Leaving out the images, please output every entry exactly as it appears.

[Start of section]

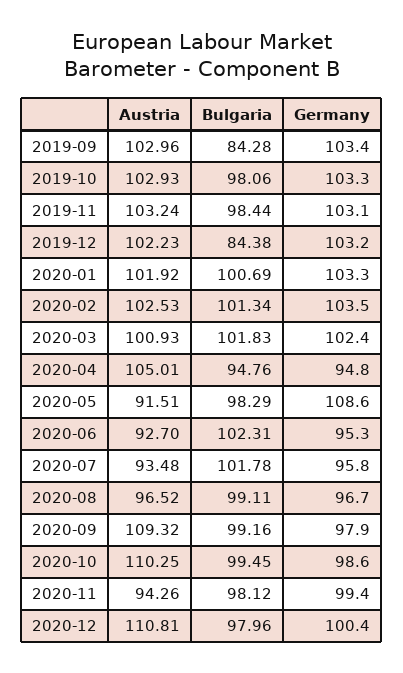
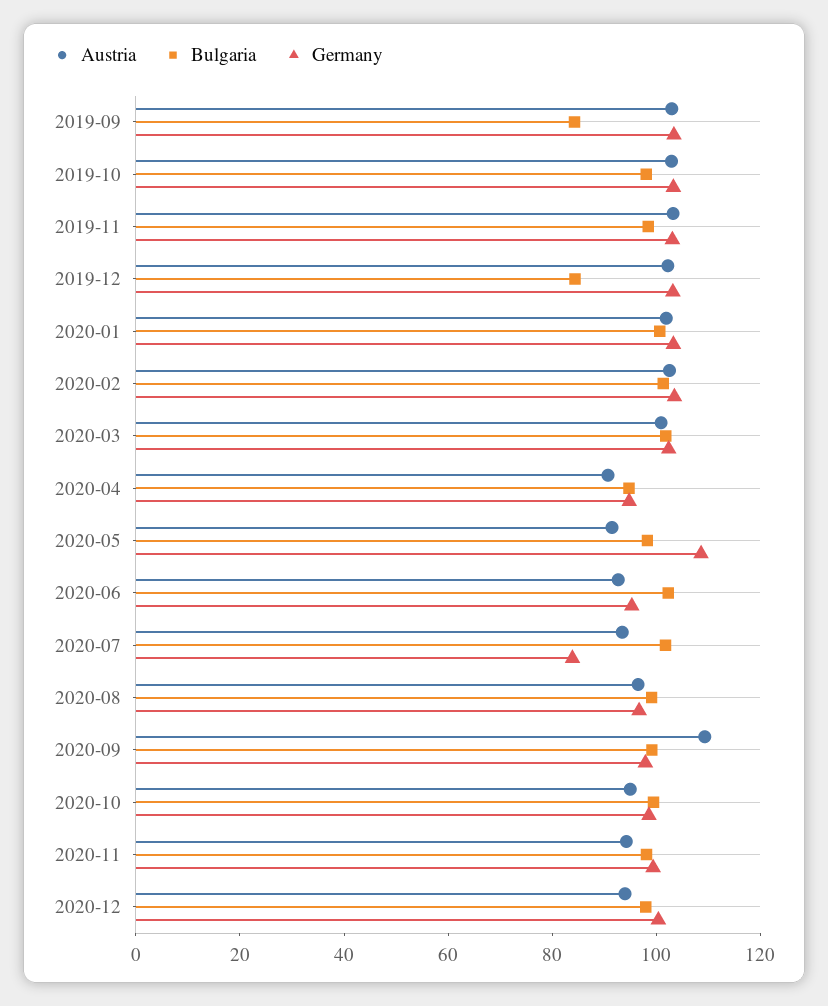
Austria, 2020-04: 105.01 -> 90
Germany, 2020-07: 95.8 -> 85
Austria, 2020-10: 110.25 -> 95
Austria, 2020-12: 110.81 -> 95

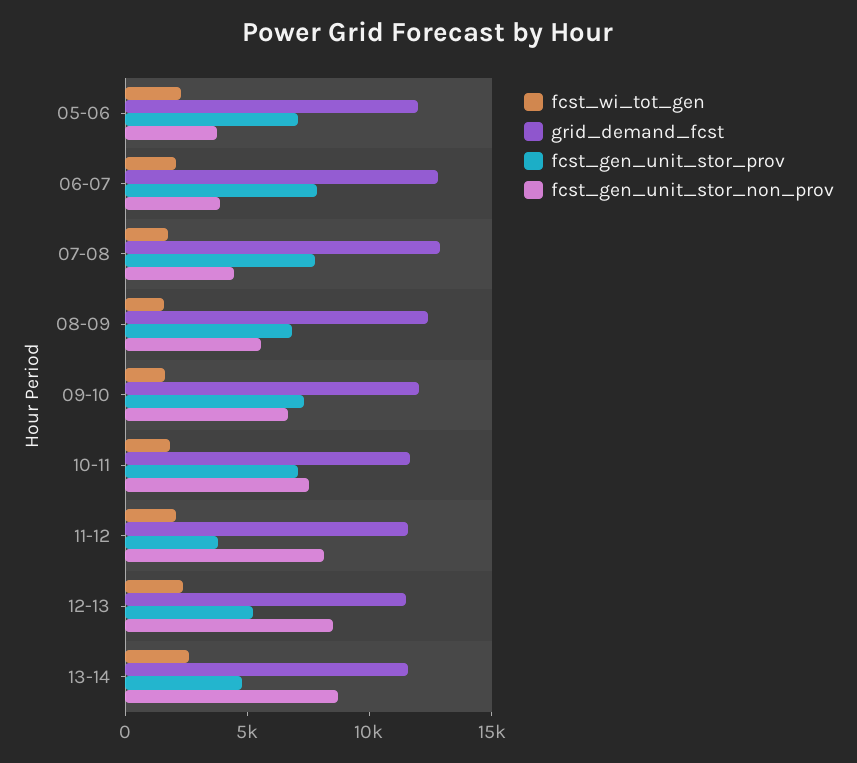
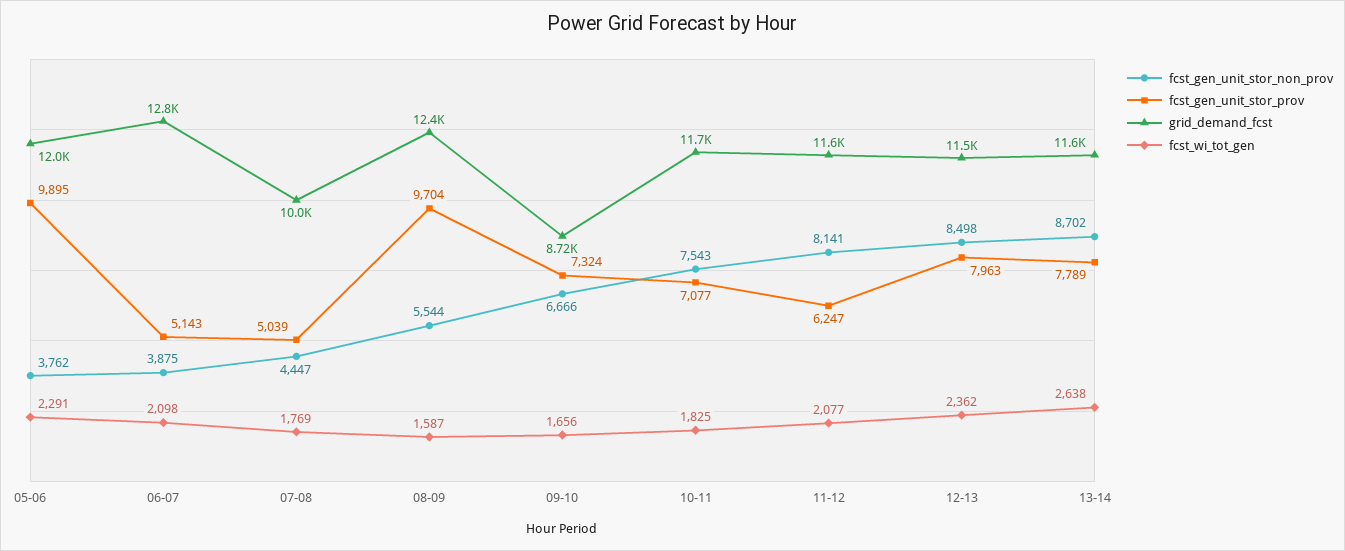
fcst_gen_unit_stor_prov, 05-06: 7000 -> 9895
fcst_gen_unit_stor_prov, 06-07: 8000 -> 5143
grid_demand_fcst, 07-08: 13000 -> 10000
fcst_gen_unit_stor_prov, 07-08: 8000 -> 5039
fcst_gen_unit_stor_prov, 08-09: 7000 -> 9704
grid_demand_fcst, 09-10: 12000 -> 8720
fcst_gen_unit_stor_prov, 11-12: 4000 -> 6247
fcst_gen_unit_stor_prov, 12-13: 5000 -> 7963
fcst_gen_unit_stor_prov, 13-14: 5000 -> 7789

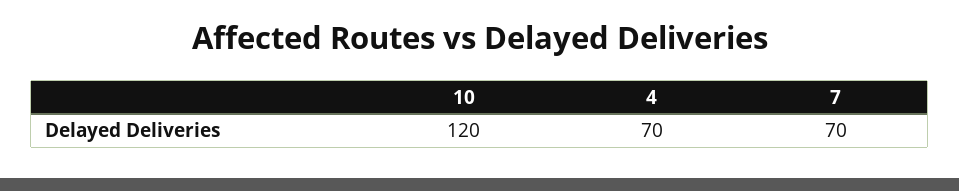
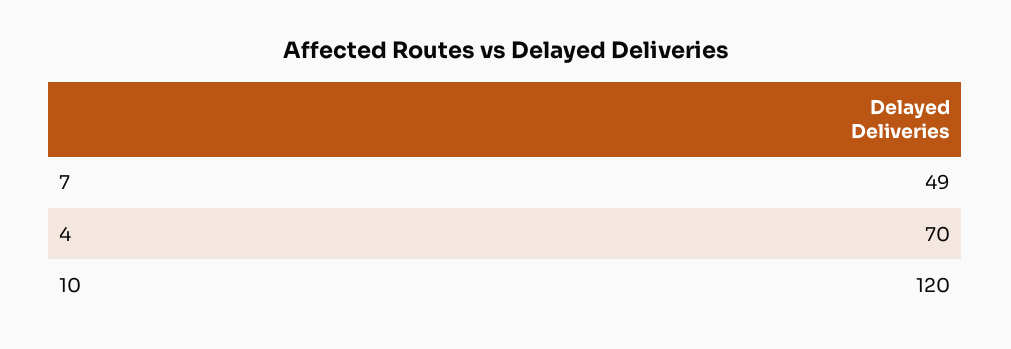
7: 70 -> 49

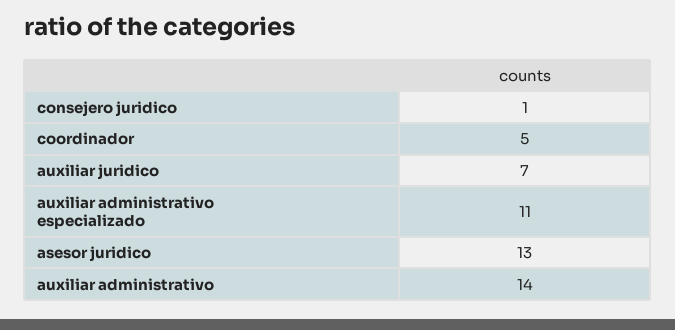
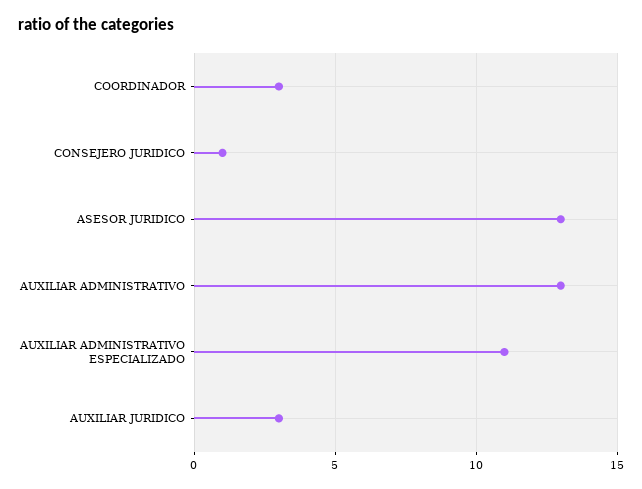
coordinador: 5 -> 3
auxiliar juridico: 7 -> 3
auxiliar administrativo: 14 -> 13

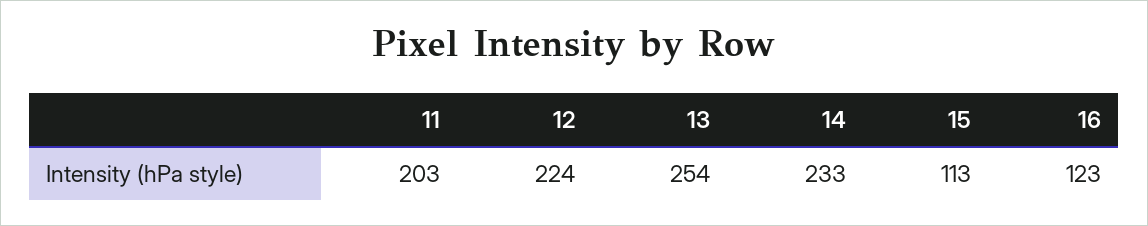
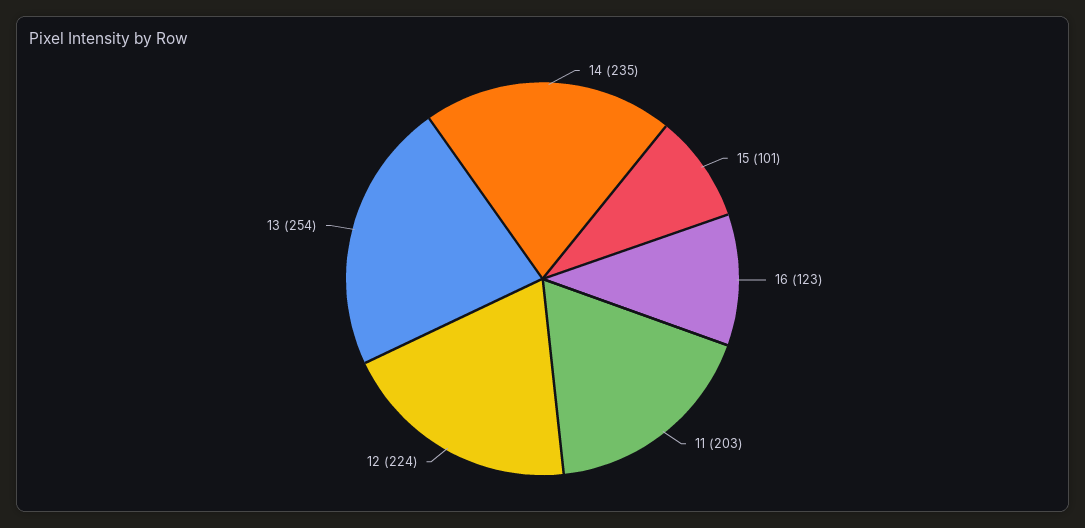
14: 233 -> 235
15: 113 -> 101

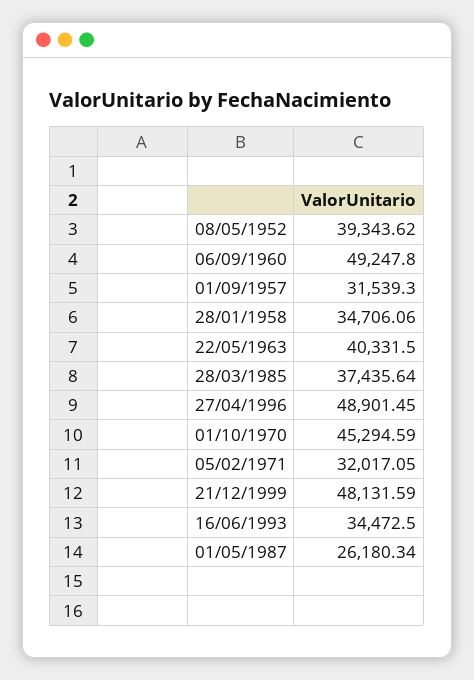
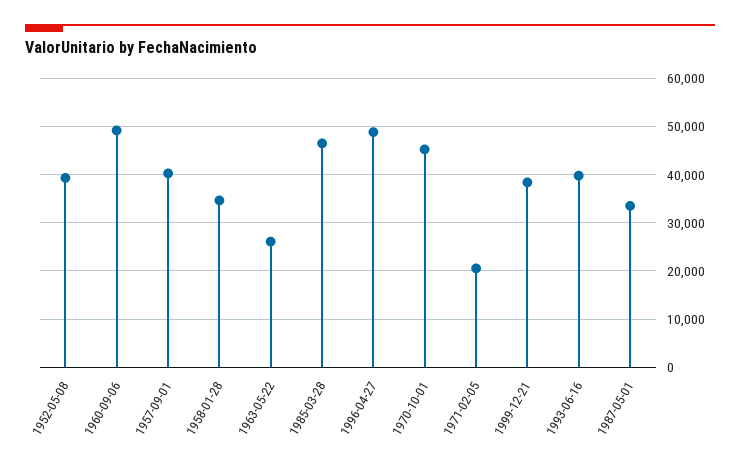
01/09/1957: 31539.3 -> 40000
22/05/1963: 40331.5 -> 26000
28/03/1985: 37435.64 -> 46000
05/02/1971: 32017.05 -> 20000
21/12/1999: 48131.59 -> 38000
16/06/1993: 34472.5 -> 40000
01/05/1987: 26180.34 -> 34000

[End of section]

OUTPUT OF THE TASK
Austria, 2020-04: 105.01 -> 90
Germany, 2020-07: 95.8 -> 85
Austria, 2020-10: 110.25 -> 95
Austria, 2020-12: 110.81 -> 95

fcst_gen_unit_stor_prov, 05-06: 7000 -> 9895
fcst_gen_unit_stor_prov, 06-07: 8000 -> 5143
grid_demand_fcst, 07-08: 13000 -> 10000
fcst_gen_unit_stor_prov, 07-08: 8000 -> 5039
fcst_gen_unit_stor_prov, 08-09: 7000 -> 9704
grid_demand_fcst, 09-10: 12000 -> 8720
fcst_gen_unit_stor_prov, 11-12: 4000 -> 6247
fcst_gen_unit_stor_prov, 12-13: 5000 -> 7963
fcst_gen_unit_stor_prov, 13-14: 5000 -> 7789

7: 70 -> 49

coordinador: 5 -> 3
auxiliar juridico: 7 -> 3
auxiliar administrativo: 14 -> 13

14: 233 -> 235
15: 113 -> 101

01/09/1957: 31539.3 -> 40000
22/05/1963: 40331.5 -> 26000
28/03/1985: 37435.64 -> 46000
05/02/1971: 32017.05 -> 20000
21/12/1999: 48131.59 -> 38000
16/06/1993: 34472.5 -> 40000
01/05/1987: 26180.34 -> 34000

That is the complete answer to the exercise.